8:52 pm on Jun 5, 2007 (gmt 0)

WebmasterWorld Senior Member 10+ Year Member



Just read:

[adsense.blogspot.com...]

Opinions?

europeforvisitors

9:09 pm on Jun 5, 2007 (gmt 0)



The story isn't about an arbitrage site. It's about an e-commerce site that's using AdSense revenue to increase its AdWords spend.

[edited by: europeforvisitors at 9:09 pm (utc) on June 5, 2007]

incrediBILL

9:09 pm on Jun 5, 2007 (gmt 0)

WebmasterWorld Senior Member 10+ Year Member Top Contributors Of The Month



That doesn't meet my definition of arbitrage by any stretch, it's called STUPIDITY.

Putting AdSense on your product pages to send customers to competitors is insanity. Sure you might reap a nickel or two sending the customer elsewhere that you can pump back into advertising, but I'd rather use affiliate programs and get the full revenue share and stick it in my pocket.

RonS

9:09 pm on Jun 5, 2007 (gmt 0)

10+ Year Member



...and the case study is inaccurate. I'm not saying they intentionally lied, but
But as Imineo team implemented AdSense, they noticed that qualified visitors came to the site with the intention to buy the videos and did not click on the sponsored links, while other visitors usually clicked on one of the relevant ads.

USUALLY? USUALLY? So more than 50% of the people who didn't convert left the site via AdSense?

I mean, I could understand if they wrote "sometimes" or even "frequently", but "more often than not (usually)" or "greater than 50% of the time (usually)".

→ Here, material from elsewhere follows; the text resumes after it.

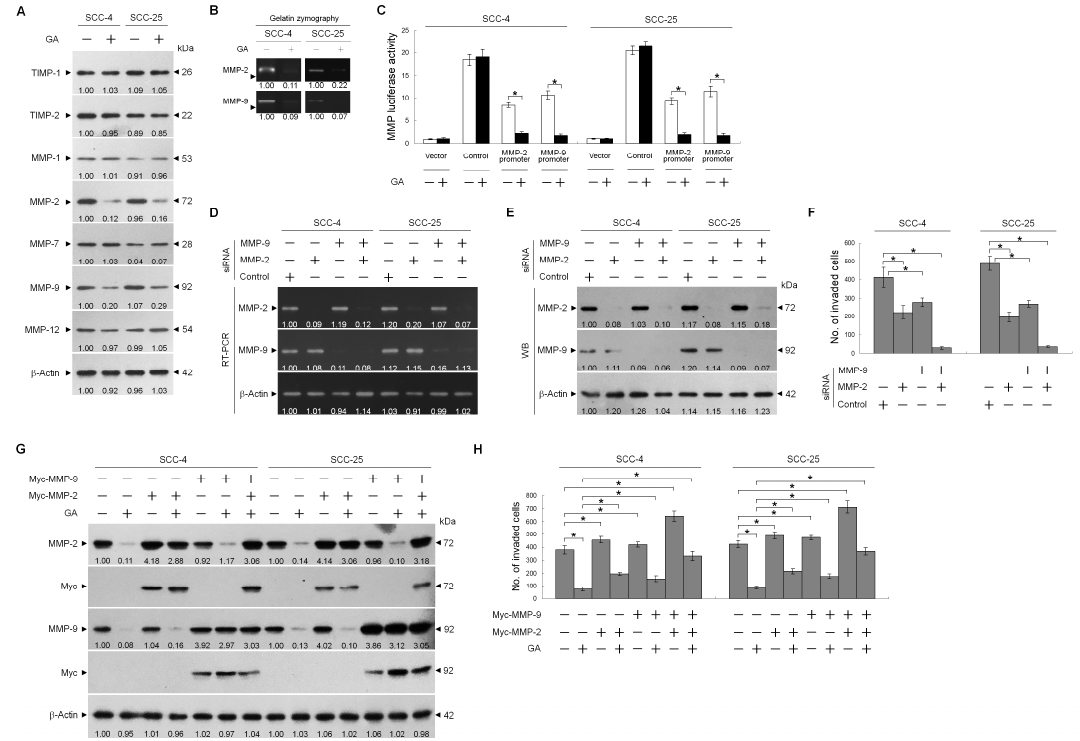
Figure 2. Suppression of tongue squamous carcinoma (TSC) cell invasiveness by gallic acid (GA) involves the downregulation of matrix metalloproteinase-2 (MMP-2) and MMP-9. ( A ) The e ff ect of GA on MMP-2 and MMP-9 expression. The levels of tissue inhibitor of matrix metalloproteinases-1 (TIMP-1), TIMP-2, MMP-1, -2, -7, -9, and -12 in TSC cell lysates that were prepared after 36 h of treatment with vehicle ( − ) or GA (20 µ M) were analyzed using specific antibodies. ( B ) At 36 h, the medium from vehicle- or GA (20 µ M)-treated TSC cells was collected for analysis of the proteolytic activities of MMP-2 and MMP-9 by gel zymography. ( C ) The e ff ect of GA on MMP-2 and MMP-9 promoter activities. TSC cells were co-transfected with the MMP-2 promoter and pCH110 plasmids or with the MMP-9 promoter and pCH110 plasmids for 12 h, followed by vehicle or GA (20 µ M) for an additional 36 h. The MMP-2 and MMP-9 promoter activities in the cell lysates were determined using the luciferase reporter assay. The values are presented as the means ± standard error (S.E.M.) of three independent experiments. * p < 0.05: significantly di ff erent from the vehicle-treated, MMP-2 promoter plasmid-transfected, or MMP-P promoter plasmid-transfected cells. ( D – F ) Involvement of MMP-2 and MMP-9 in the invasiveness of TSC cells. TSC cells were transfected with the indicated small interfering RNAs (siRNAs) for 12 h followed by treatment with vehicle or GA (20 µ M) for an additional 36 h. The levels of MMP-2 and MMP-9 transcripts and proteins in the siRNA-transfected cell lysates were determined by RT-PCR with specific primers and Western blot analysis using specific antibodies, respectively. The values above the figures represent relative density of the bands normalized to β -Actin. The cell invasion activity was determined using the Matrigel invasion assay. * p < 0.05: significantly di ff erent from the vehicle-treated, control siRNA-transfected cells. The values are presented as the S.E.M. of three independent experiments. ( G , H ) The e ff ect of the ectopic expression of the Myc-MMP-2 and Myc-MMP-9 on the suppression of TSC cell invasion by GA. At 1 h after transfection with empty vector, Myc-MMP-2, Myc-MMP-9, or Myc-MMP-2 plus Myc-MMP-9, cells were treated with vehicle ( − ) or GA (20 µ M) for 36 h. The levels of the indicated proteins in the whole cell lysates of transfected cells were determined by Western blot analysis with specific antibodies. The values above the figures represent relative density of the bands normalized to β -Actin. The cell invasion activity was determined using the Matrigel invasion assay. * p < 0.05: significantly di ff erent from the empty vector-transfected vehicle-treated cells or empty vector-transfected GA-treated cells. The values are presented as the S.E.M. of three independent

You'd think a non-evil company wouldn't intentionally mislead in a case study. Right?

potentialgeek

9:27 pm on Jun 5, 2007 (gmt 0)

WebmasterWorld Senior Member 10+ Year Member



I thought the entire blog post was a waste of space and time.

Do we have a misleading post for this thread about a misleading study?!

p/g

jomaxx

9:30 pm on Jun 5, 2007 (gmt 0)

WebmasterWorld Senior Member 10+ Year Member



That whole section should be rewritten as it is nonsensical and irrelevant. You could also take issue with the fact that qualified visitors "did not click on the sponsored links". Yeah, sure.

To me it sounds like circular logic, where if you click an ad then you're assumed not to be "qualified".

In real life, some visitors who otherwise might have made purchases will click away. Maybe on balance the company ends up further ahead; only they can make that determination.